I also got this one:
Invalid Request
Which is much longer, but even though it's the same company and same everything, I couldn't get it to work. I probably just had one wire wrong, I plan to attempt it again. It gives you almost 2 inches where the beam could be though, then just move it back and forth and it gives a nice snapshot.

Webcam CCD's are of course cheap, and my last test shows they have potential, but as you said again, we'd need a professional beam profiler to compare against.

Anyway, i'm not sure how much more time i'm going to spend on this, the linear sensor should do what I need with a cheap gel filter. The profile I need doesn't need to be perfect, or even close, just a rough image to modify the focus with, or really just verify the focus, and throw an error if the machine isn't focused properly.
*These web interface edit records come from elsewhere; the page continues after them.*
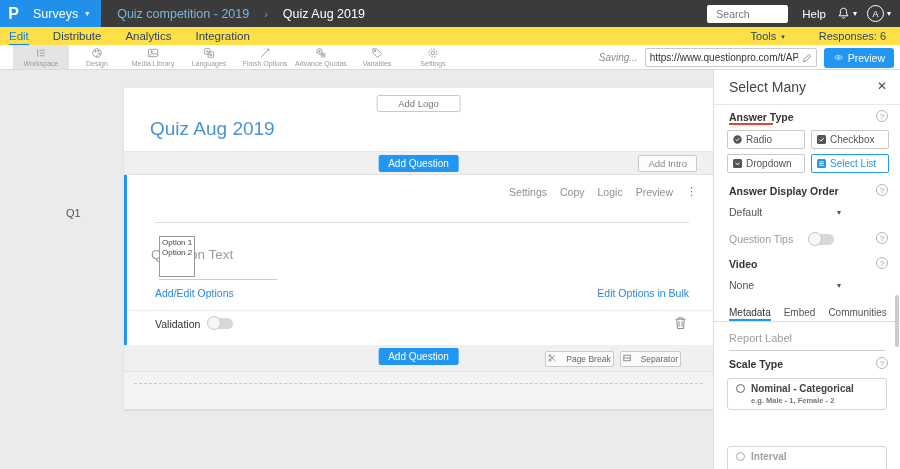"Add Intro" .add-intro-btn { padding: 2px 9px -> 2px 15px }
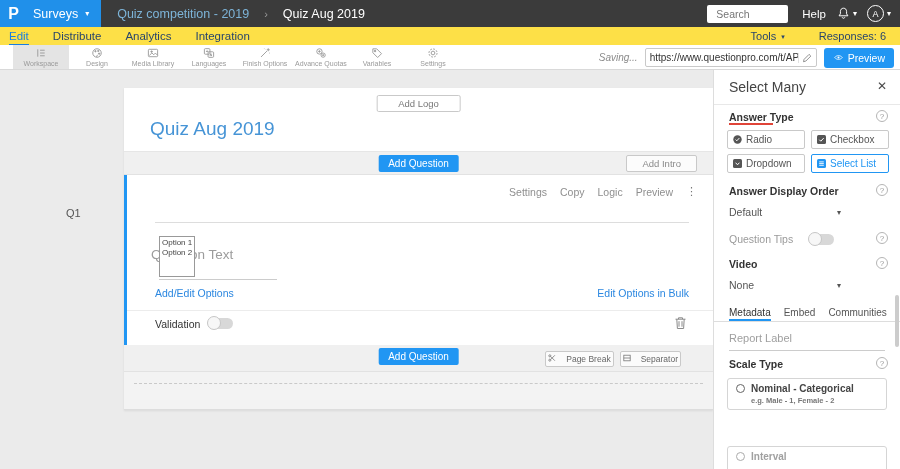"Page Break" .mini-btn { align-items: none -> center; gap: 10px -> 3px; padding: 2px 2px -> 2px 12px }
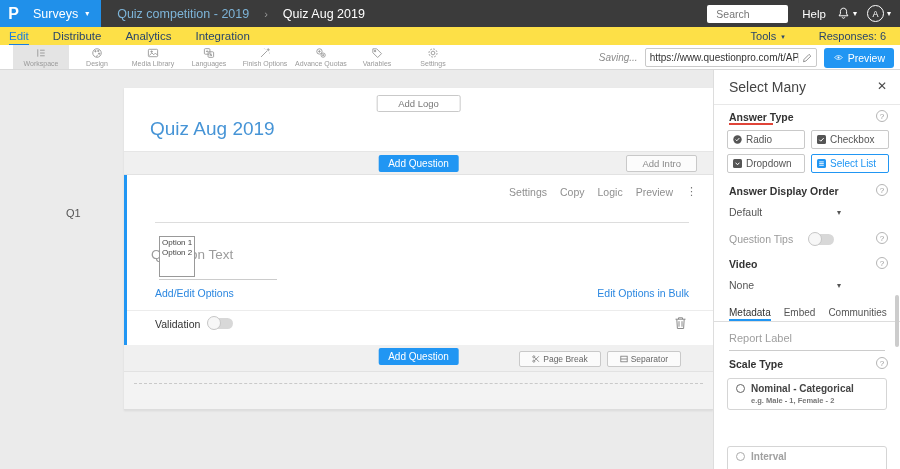"Edit Footer" div.foot-btns { html: none -> <div> <button>Edit Footer</button> <button>Thank You Page</button> </div> }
If there was a small photo scanner, the linear sensor wouldn't be that long, maybe 4 or 5 inches, and it should have super high resolution. Hacking it might be a pain, but it probably works much like the sensor I linked to above, but figuring out the pins is a pain. Would get you better then 400dpi though, like the sensor I have. Course the c920 webcam has about 6400dpi, since the CCD is only 0.2" wide, actually i wasn't capturing at the highest resolution, so I guess it's even higher then that. Pretty decent though if I can get a filtering technique down.